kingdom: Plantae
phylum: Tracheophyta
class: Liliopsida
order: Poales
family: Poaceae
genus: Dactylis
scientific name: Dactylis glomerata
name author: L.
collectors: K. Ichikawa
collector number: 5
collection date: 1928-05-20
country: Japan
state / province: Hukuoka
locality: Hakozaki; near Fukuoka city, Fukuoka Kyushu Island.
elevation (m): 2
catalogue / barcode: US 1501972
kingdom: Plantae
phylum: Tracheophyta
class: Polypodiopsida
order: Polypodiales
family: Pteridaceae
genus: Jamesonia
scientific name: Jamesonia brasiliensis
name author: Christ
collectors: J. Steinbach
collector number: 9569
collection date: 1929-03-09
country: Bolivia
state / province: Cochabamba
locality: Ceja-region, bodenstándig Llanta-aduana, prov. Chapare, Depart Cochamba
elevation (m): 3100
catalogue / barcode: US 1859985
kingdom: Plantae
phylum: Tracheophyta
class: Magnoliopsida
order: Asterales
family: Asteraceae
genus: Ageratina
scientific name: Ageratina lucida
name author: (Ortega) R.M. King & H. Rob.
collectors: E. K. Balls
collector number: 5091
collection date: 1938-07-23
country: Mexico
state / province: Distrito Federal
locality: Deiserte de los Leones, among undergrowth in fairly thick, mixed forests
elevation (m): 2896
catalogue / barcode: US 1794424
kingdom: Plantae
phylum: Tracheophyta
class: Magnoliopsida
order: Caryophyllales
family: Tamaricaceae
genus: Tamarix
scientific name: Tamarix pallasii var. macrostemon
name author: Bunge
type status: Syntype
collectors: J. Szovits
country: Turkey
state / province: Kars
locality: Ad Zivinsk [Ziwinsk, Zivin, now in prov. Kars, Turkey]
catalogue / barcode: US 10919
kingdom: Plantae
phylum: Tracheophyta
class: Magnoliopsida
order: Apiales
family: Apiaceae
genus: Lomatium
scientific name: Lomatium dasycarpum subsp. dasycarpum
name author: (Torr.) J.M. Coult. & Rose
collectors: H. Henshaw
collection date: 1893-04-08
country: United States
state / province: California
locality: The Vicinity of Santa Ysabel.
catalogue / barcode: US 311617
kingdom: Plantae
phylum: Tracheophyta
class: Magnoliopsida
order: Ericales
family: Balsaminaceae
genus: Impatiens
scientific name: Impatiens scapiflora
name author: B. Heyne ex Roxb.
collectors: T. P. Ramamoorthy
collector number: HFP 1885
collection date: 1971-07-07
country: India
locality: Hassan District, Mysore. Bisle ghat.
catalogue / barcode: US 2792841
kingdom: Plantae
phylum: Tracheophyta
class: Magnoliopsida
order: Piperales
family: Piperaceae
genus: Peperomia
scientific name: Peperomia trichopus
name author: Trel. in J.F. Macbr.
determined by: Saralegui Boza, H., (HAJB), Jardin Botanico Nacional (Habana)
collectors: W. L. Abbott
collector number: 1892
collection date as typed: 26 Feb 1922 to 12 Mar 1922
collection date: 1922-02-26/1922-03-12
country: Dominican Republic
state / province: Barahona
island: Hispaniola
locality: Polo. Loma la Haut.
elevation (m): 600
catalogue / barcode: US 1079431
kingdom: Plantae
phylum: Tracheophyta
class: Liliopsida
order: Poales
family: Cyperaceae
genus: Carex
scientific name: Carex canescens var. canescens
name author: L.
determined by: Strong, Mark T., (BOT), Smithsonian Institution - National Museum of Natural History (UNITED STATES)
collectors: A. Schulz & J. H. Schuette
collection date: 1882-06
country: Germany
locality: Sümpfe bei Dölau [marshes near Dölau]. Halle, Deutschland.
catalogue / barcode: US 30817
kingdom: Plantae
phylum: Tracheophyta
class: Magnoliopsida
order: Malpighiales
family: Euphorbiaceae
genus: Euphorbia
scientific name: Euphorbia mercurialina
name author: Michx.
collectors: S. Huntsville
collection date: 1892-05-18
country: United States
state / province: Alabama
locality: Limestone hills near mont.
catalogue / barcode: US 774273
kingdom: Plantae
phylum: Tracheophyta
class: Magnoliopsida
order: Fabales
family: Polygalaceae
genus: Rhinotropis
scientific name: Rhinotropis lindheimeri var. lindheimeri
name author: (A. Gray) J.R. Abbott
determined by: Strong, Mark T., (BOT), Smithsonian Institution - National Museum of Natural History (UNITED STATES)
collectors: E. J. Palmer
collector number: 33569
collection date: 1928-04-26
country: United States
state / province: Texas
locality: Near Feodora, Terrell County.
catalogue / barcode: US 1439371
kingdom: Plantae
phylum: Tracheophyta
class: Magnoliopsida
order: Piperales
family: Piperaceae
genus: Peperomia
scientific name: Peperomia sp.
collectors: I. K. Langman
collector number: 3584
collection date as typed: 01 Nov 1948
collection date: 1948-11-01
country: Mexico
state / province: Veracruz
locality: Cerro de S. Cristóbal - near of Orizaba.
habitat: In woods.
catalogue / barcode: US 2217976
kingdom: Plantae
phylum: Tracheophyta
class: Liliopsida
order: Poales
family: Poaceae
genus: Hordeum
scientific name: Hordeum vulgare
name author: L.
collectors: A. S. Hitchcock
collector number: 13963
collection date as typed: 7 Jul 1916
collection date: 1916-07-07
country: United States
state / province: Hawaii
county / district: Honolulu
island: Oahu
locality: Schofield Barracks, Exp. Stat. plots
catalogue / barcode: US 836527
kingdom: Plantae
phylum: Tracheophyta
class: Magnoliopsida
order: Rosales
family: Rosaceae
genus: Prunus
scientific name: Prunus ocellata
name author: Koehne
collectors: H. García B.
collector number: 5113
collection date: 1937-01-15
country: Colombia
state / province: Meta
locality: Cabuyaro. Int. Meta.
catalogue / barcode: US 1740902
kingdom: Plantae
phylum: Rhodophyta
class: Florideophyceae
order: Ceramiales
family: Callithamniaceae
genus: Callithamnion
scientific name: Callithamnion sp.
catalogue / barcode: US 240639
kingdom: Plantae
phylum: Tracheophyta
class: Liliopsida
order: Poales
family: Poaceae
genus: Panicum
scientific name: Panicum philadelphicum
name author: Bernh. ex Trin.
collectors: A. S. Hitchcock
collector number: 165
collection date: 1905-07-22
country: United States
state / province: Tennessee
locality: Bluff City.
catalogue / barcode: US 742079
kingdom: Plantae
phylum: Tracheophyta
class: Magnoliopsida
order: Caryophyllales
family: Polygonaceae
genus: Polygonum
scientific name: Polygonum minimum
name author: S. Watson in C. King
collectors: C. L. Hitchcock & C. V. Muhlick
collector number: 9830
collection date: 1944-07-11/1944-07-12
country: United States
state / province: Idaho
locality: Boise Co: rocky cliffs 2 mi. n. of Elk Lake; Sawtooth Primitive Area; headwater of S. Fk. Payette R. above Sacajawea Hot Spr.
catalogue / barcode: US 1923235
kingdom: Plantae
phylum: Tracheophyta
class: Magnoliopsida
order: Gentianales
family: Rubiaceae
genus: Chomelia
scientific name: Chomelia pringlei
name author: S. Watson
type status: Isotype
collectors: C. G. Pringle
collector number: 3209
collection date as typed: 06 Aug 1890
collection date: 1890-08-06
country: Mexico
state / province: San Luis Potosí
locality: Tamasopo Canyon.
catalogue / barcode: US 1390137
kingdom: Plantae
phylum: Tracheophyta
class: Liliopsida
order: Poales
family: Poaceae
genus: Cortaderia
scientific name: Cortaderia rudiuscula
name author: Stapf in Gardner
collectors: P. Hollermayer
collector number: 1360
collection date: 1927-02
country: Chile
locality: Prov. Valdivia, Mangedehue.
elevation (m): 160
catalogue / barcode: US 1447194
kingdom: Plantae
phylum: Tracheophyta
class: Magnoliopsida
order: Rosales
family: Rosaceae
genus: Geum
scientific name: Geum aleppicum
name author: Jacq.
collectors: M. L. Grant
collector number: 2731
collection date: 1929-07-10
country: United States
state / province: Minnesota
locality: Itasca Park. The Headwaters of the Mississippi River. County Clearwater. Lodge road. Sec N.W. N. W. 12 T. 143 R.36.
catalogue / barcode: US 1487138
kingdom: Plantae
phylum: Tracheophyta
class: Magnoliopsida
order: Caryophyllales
....................
## Task prompt:
Express the data between the line holding "catalogue / barcode: US 311617" and the line holding "name author: Michx.", inclusive, as a numbered list with blank lines left out.

## Full response:
1. catalogue / barcode: US 311617
2. kingdom: Plantae
3. phylum: Tracheophyta
4. class: Magnoliopsida
5. order: Ericales
6. family: Balsaminaceae
7. genus: Impatiens
8. scientific name: Impatiens scapiflora
9. name author: B. Heyne ex Roxb.
10. collectors: T. P. Ramamoorthy
11. collector number: HFP 1885
12. collection date: 1971-07-07
13. country: India
14. locality: Hassan District, Mysore. Bisle ghat.
15. catalogue / barcode: US 2792841
16. kingdom: Plantae
17. phylum: Tracheophyta
18. class: Magnoliopsida
19. order: Piperales
20. family: Piperaceae
21. genus: Peperomia
22. scientific name: Peperomia trichopus
23. name author: Trel. in J.F. Macbr.
24. determined by: Saralegui Boza, H., (HAJB), Jardin Botanico Nacional (Habana)
25. collectors: W. L. Abbott
26. collector number: 1892
27. collection date as typed: 26 Feb 1922 to 12 Mar 1922
28. collection date: 1922-02-26/1922-03-12
29. country: Dominican Republic
30. state / province: Barahona
31. island: Hispaniola
32. locality: Polo. Loma la Haut.
33. elevation (m): 600
34. catalogue / barcode: US 1079431
35. kingdom: Plantae
36. phylum: Tracheophyta
37. class: Liliopsida
38. order: Poales
39. family: Cyperaceae
40. genus: Carex
41. scientific name: Carex canescens var. canescens
42. name author: L.
43. determined by: Strong, Mark T., (BOT), Smithsonian Institution - National Museum of Natural History (UNITED STATES)
44. collectors: A. Schulz & J. H. Schuette
45. collection date: 1882-06
46. country: Germany
47. locality: Sümpfe bei Dölau [marshes near Dölau]. Halle, Deutschland.
48. catalogue / barcode: US 30817
49. kingdom: Plantae
50. phylum: Tracheophyta
51. class: Magnoliopsida
52. order: Malpighiales
53. family: Euphorbiaceae
54. genus: Euphorbia
55. scientific name: Euphorbia mercurialina
56. name author: Michx.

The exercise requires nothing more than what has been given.